PROBLEM STATEMENT: Revise the items below, from their first line through the line containing "family: Orchidaceae", replacing every "phylum" with "division" and leaving all else unchanged. Return only that portion.
+++++
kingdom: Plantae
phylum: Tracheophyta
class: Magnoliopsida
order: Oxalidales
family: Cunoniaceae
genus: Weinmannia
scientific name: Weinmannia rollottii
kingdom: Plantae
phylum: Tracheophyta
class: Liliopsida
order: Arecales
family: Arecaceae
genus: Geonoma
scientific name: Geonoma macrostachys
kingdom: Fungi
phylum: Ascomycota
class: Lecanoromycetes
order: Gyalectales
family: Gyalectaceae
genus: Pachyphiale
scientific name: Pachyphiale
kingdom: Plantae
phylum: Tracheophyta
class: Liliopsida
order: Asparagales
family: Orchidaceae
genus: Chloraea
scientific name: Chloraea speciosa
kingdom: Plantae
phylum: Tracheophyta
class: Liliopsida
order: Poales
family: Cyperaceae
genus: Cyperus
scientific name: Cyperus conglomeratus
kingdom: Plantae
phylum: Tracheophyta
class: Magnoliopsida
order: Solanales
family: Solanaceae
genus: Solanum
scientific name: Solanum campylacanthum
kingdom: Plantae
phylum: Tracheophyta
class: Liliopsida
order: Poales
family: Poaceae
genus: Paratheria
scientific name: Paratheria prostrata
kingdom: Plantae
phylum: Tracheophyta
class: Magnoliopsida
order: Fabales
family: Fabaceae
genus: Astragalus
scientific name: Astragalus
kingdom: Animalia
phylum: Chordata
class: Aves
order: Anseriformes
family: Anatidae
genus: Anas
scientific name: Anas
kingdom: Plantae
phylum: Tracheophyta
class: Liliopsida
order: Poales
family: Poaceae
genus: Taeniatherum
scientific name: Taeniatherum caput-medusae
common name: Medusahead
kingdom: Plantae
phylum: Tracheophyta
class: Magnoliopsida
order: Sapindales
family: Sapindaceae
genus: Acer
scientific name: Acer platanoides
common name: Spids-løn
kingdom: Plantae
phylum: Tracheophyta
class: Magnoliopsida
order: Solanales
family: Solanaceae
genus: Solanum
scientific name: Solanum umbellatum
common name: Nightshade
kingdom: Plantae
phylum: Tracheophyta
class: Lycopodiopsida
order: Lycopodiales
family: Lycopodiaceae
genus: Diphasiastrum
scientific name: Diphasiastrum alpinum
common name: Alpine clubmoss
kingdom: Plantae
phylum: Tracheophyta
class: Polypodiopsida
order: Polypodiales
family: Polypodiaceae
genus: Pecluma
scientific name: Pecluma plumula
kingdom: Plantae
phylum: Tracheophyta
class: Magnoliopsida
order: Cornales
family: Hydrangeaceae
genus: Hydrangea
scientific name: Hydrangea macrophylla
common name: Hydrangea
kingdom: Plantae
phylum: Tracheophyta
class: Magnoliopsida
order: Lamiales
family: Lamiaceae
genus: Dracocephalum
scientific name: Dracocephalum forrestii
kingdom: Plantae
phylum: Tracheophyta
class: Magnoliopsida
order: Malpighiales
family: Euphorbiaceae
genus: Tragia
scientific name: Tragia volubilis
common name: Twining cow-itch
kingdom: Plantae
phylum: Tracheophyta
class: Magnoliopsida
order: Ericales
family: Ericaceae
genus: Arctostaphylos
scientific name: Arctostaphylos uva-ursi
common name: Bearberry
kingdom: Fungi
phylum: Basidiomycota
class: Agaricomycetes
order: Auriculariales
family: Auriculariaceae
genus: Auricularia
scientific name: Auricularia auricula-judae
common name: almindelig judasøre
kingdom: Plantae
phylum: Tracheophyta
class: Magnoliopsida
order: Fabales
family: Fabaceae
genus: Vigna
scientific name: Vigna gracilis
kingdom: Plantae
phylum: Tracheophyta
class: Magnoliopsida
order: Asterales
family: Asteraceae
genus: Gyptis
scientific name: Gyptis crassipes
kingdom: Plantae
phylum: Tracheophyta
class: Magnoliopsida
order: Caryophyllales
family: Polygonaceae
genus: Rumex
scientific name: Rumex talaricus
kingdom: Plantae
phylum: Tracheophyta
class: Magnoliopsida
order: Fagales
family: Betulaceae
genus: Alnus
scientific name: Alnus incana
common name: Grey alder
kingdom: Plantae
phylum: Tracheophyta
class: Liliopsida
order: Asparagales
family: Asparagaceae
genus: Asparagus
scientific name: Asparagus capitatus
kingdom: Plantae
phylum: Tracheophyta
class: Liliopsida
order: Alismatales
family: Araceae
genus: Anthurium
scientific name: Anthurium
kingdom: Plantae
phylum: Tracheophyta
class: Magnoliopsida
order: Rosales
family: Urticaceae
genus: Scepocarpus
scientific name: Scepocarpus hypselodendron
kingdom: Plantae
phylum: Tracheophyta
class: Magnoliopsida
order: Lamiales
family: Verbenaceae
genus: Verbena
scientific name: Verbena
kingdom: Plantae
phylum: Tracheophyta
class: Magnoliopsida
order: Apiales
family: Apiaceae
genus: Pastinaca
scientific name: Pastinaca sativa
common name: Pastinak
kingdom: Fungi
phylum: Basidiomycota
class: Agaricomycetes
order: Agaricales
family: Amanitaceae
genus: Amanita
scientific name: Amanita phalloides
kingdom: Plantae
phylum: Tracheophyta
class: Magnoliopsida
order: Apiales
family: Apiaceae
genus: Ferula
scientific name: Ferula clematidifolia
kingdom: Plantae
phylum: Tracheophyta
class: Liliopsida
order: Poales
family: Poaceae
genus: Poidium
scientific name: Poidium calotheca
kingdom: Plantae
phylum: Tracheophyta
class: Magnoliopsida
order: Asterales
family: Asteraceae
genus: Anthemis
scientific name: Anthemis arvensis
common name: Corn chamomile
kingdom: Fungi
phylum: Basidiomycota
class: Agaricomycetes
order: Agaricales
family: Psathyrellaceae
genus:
+++++
TASK OUTPUT:
kingdom: Plantae
division: Tracheophyta
class: Magnoliopsida
order: Oxalidales
family: Cunoniaceae
genus: Weinmannia
scientific name: Weinmannia rollottii
kingdom: Plantae
division: Tracheophyta
class: Liliopsida
order: Arecales
family: Arecaceae
genus: Geonoma
scientific name: Geonoma macrostachys
kingdom: Fungi
division: Ascomycota
class: Lecanoromycetes
order: Gyalectales
family: Gyalectaceae
genus: Pachyphiale
scientific name: Pachyphiale
kingdom: Plantae
division: Tracheophyta
class: Liliopsida
order: Asparagales
family: Orchidaceae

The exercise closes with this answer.